The system leverages Envoy’s Filter Chain architecture for extensibility. You can inject guardrails for jailbreak protection, add moderation policies, or implement memory hooks consistently across all agents by configuring filters in the chain. This is where Plano’s Envoy foundation shines: you get battle-tested proxy infrastructure adapted for AI workloads.
Observability comes through “Agentic Signals”—Plano’s term for the structured data it captures automatically. Beyond standard OpenTelemetry metrics and distributed traces, Plano appears to record additional agentic context without requiring instrumentation code in your agents. The random_sampling: 100 configuration captures complete traces for evaluation and continuous learning, addressing a key gap in multi-agent observability.
Gotcha
The biggest operational consideration is that Plano’s core routing models (including Plano-Orchestrator-4B and Arch-Router models) are hosted externally in US-central by default. While this provides an excellent first-run developer experience—you can spin up the travel agent demo immediately—production deployments will need either API keys for scaled hosted access or self-hosting infrastructure for these routing models. This introduces a dependency on external services or additional operational overhead that teams need to plan for, especially if you have data sovereignty requirements.
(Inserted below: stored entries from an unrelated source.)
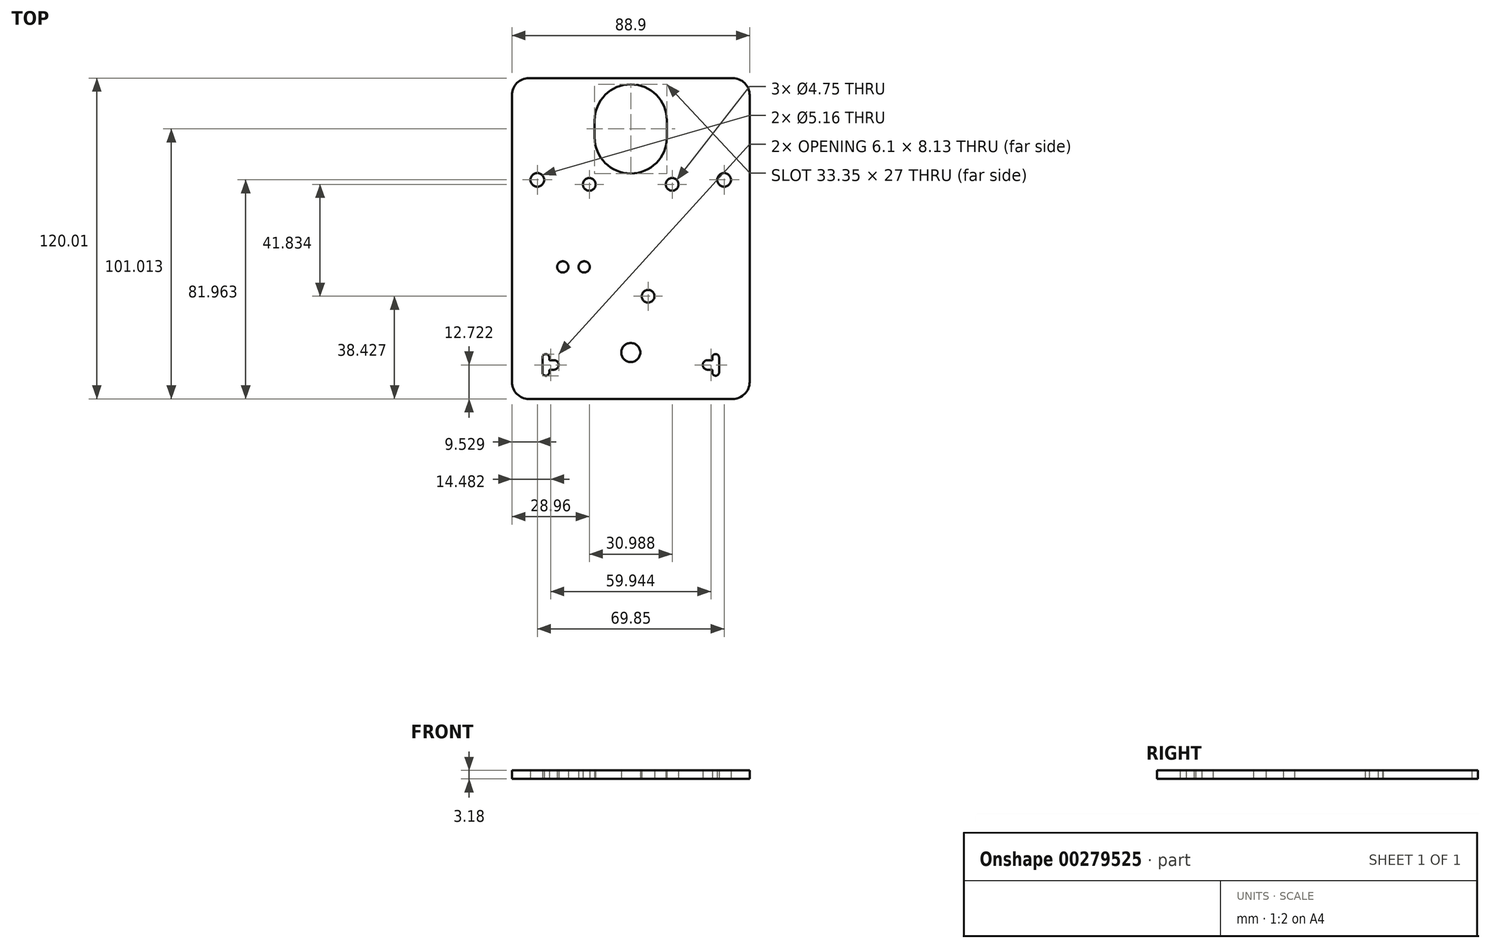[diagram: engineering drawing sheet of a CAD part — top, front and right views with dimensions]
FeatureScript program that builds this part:
annotation { "Feature Type Name" : "Feature", "Feature Type Description" : "" }
export const myFeature = defineFeature(function(context is Context, id is Id, definition is map)
    precondition{}
    {
        {
            var Q0;
            Q0=qCreatedBy(makeId("Top.planeOp"),FACE);
            var sketch = newSketch(context, id + "F0", { "sketchPlane" : qUnion([Q0])});
            skLineSegment(sketch, "E0.bottom", {"start": v(-32.69, 70.61) * mm, "end": v(43.51, 70.61) * mm});
            skLineSegment(sketch, "E0.top", {"start": v(-32.69, -49.4) * mm, "end": v(43.51, -49.4) * mm});
            skLineSegment(sketch, "E0.left", {"start": v(-39.04, 64.26) * mm, "end": v(-39.04, -43.05) * mm});
            skLineSegment(sketch, "E0.right", {"start": v(49.86, 64.26) * mm, "end": v(49.86, -43.05) * mm});
            skArc(sketch, "E1.filletArc", {"start": v(-32.69, 70.61) * mm, "mid": v(-37.18, 68.75) * mm, "end": v(-39.04, 64.26) * mm});
            skArc(sketch, "E2.filletArc", {"start": v(49.86, 64.26) * mm, "mid": v(48, 68.75) * mm, "end": v(43.51, 70.61) * mm});
            skArc(sketch, "E3.filletArc", {"start": v(-39.04, -43.05) * mm, "mid": v(-37.18, -47.54) * mm, "end": v(-32.69, -49.4) * mm});
            skArc(sketch, "E4.filletArc", {"start": v(43.51, -49.4) * mm, "mid": v(48, -47.54) * mm, "end": v(49.86, -43.05) * mm});
            skCircle(sketch, "E5", {"center": v(-29.51, 32.56) * mm, "radius": 2.58 * mm});
            skCircle(sketch, "E6.MirrorC", {"center": v(40.34, 32.56) * mm, "radius": 2.58 * mm});
            skCircle(sketch, "E7", {"center": v(-10.08, 30.86) * mm, "radius": 2.37 * mm});
            skCircle(sketch, "E8.MirrorC", {"center": v(20.9, 30.86) * mm, "radius": 2.37 * mm});
            skCircle(sketch, "E9", {"center": v(-19.99, 0) * mm, "radius": 2.1 * mm});
            skCircle(sketch, "E10", {"center": v(-11.99, 0) * mm, "radius": 2.1 * mm});
            skCircle(sketch, "E11", {"center": v(11.92, -10.97) * mm, "radius": 2.37 * mm});
            skLineSegment(sketch, "E12", {"start": v(-26.34, -32.61) * mm, "end": v(-26.34, -32.61) * mm});
            skLineSegment(sketch, "E13", {"start": v(-25.07, -33.88) * mm, "end": v(-25.07, -34.9) * mm});
            skLineSegment(sketch, "E14", {"start": v(-25.07, -34.9) * mm, "end": v(-23.29, -34.9) * mm});
            skLineSegment(sketch, "E15", {"start": v(-21.51, -36.68) * mm, "end": v(-21.51, -36.68) * mm});
            skLineSegment(sketch, "E16", {"start": v(-23.29, -38.46) * mm, "end": v(-25.07, -38.46) * mm});
            skLineSegment(sketch, "E17", {"start": v(-25.07, -38.46) * mm, "end": v(-25.07, -39.47) * mm});
            skLineSegment(sketch, "E18", {"start": v(-26.34, -40.74) * mm, "end": v(-26.34, -40.74) * mm});
            skLineSegment(sketch, "E19", {"start": v(-27.6, -33.88) * mm, "end": v(-27.6, -39.47) * mm});
            skArc(sketch, "E20.filletArc", {"start": v(-21.51, -36.68) * mm, "mid": v(-22.03, -35.42) * mm, "end": v(-23.29, -34.9) * mm});
            skArc(sketch, "E21.filletArc", {"start": v(-23.29, -38.46) * mm, "mid": v(-22.03, -37.93) * mm, "end": v(-21.51, -36.68) * mm});
            skArc(sketch, "E22.filletArc", {"start": v(-25.07, -33.88) * mm, "mid": v(-25.44, -32.99) * mm, "end": v(-26.34, -32.61) * mm});
            skArc(sketch, "E23.filletArc", {"start": v(-26.34, -32.61) * mm, "mid": v(-27.23, -32.99) * mm, "end": v(-27.6, -33.88) * mm});
            skArc(sketch, "E24.filletArc", {"start": v(-27.6, -39.47) * mm, "mid": v(-27.23, -40.37) * mm, "end": v(-26.34, -40.74) * mm});
            skArc(sketch, "E25.filletArc", {"start": v(-26.34, -40.74) * mm, "mid": v(-25.44, -40.37) * mm, "end": v(-25.07, -39.47) * mm});
            skArc(sketch, "E26.MirrorCS", {"start": v(35.9, -33.88) * mm, "mid": v(36.27, -32.99) * mm, "end": v(37.16, -32.61) * mm});
            skArc(sketch, "E27.MirrorCS", {"start": v(38.43, -39.47) * mm, "mid": v(38.06, -40.37) * mm, "end": v(37.16, -40.74) * mm});
            skArc(sketch, "E28.MirrorCS", {"start": v(37.16, -32.61) * mm, "mid": v(38.06, -32.99) * mm, "end": v(38.43, -33.88) * mm});
            skLineSegment(sketch, "E29.MirrorCS", {"start": v(35.9, -38.46) * mm, "end": v(35.9, -39.47) * mm});
            skArc(sketch, "E30.MirrorCS", {"start": v(37.16, -40.74) * mm, "mid": v(36.27, -40.37) * mm, "end": v(35.9, -39.47) * mm});
            skLineSegment(sketch, "E31.MirrorCS", {"start": v(35.9, -33.88) * mm, "end": v(35.9, -34.9) * mm});
            skLineSegment(sketch, "E32.MirrorCS", {"start": v(34.12, -38.46) * mm, "end": v(35.9, -38.46) * mm});
            skLineSegment(sketch, "E33.MirrorCS", {"start": v(35.9, -34.9) * mm, "end": v(34.12, -34.9) * mm});
            skArc(sketch, "E34.MirrorCS", {"start": v(34.12, -38.46) * mm, "mid": v(32.86, -37.93) * mm, "end": v(32.34, -36.68) * mm});
            skArc(sketch, "E35.MirrorCS", {"start": v(32.34, -36.68) * mm, "mid": v(32.86, -35.42) * mm, "end": v(34.12, -34.9) * mm});
            skLineSegment(sketch, "E36.MirrorCS", {"start": v(38.43, -33.88) * mm, "end": v(38.43, -39.47) * mm});
            skLineSegment(sketch, "E37.MirrorCS", {"start": v(32.34, -36.68) * mm, "end": v(32.34, -36.68) * mm});
            skLineSegment(sketch, "E38.MirrorCS", {"start": v(37.16, -40.74) * mm, "end": v(37.16, -40.74) * mm});
            skLineSegment(sketch, "E39.MirrorCS", {"start": v(37.16, -32.61) * mm, "end": v(37.16, -32.61) * mm});
            skCircle(sketch, "E40", {"center": v(5.41, -32.03) * mm, "radius": 3.57 * mm});
            skLineSegment(sketch, "E41.bottom", {"start": v(5.41, 68.29) * mm, "end": v(5.41, 68.29) * mm});
            skLineSegment(sketch, "E41.top", {"start": v(5.41, 34.94) * mm, "end": v(5.41, 34.94) * mm});
            skLineSegment(sketch, "E41.left", {"start": v(-8.09, 54.79) * mm, "end": v(-8.09, 48.44) * mm});
            skLineSegment(sketch, "E41.right", {"start": v(18.91, 54.79) * mm, "end": v(18.91, 48.44) * mm});
            skArc(sketch, "E42.filletArc", {"start": v(-8.09, 48.44) * mm, "mid": v(-4.13, 38.9) * mm, "end": v(5.41, 34.94) * mm});
            skArc(sketch, "E43.filletArc", {"start": v(5.41, 34.94) * mm, "mid": v(14.96, 38.9) * mm, "end": v(18.91, 48.44) * mm});
            skArc(sketch, "E44.filletArc", {"start": v(18.91, 54.79) * mm, "mid": v(14.96, 64.33) * mm, "end": v(5.41, 68.29) * mm});
            skArc(sketch, "E45.filletArc", {"start": v(5.41, 68.29) * mm, "mid": v(-4.13, 64.33) * mm, "end": v(-8.09, 54.79) * mm});
            skLineSegment(sketch, "E46", {"start": v(5.41, 68.29) * mm, "end": v(5.41, 34.94) * mm});
            skLineSegment(sketch, "E47", {"start": v(18.91, 51.61) * mm, "end": v(5.41, 51.61) * mm});
            skSolve(sketch);
        }
        {
            var Q0;
            Q0 = qSketchRegion(id + "F0", true);
            extrude(context, id + "F1", {"entities" : qUnion([Q0]), "depth" : 3.17 * mm});
        }
    });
The Envoy foundation, while providing robustness, adds complexity. If your team lacks experience with service mesh concepts, there’s a learning curve around understanding Envoy’s configuration model, filter chains, and operational characteristics. Debugging routing issues requires familiarity with Envoy’s admin interface and metrics. For teams building simple single-agent applications or early prototypes, this infrastructure overhead may outweigh the benefits. The project has significant community interest (nearly 6,000 stars) but teams should evaluate maturity for their specific production requirements and test edge cases in complex multi-agent orchestration scenarios.
Verdict
Use Plano if you’re building production multi-agent applications where orchestration complexity, framework independence, and enterprise-grade observability justify the infrastructure investment. It’s ideal when you have multiple specialized agents, need to avoid coupling to specific AI frameworks, or want declarative configuration over writing routing logic. The smart LLM routing is particularly valuable for teams that need provider flexibility or plan to A/B test different models. Skip it if you’re building simple single-agent demos, have deep investment in framework-specific orchestration like LangGraph, or need complete data isolation without any external dependencies for routing models. Also consider alternatives if your team lacks Rust/Envoy expertise and requires extensive customization beyond filter chain capabilities—you’ll be fighting the abstraction rather than benefiting from it.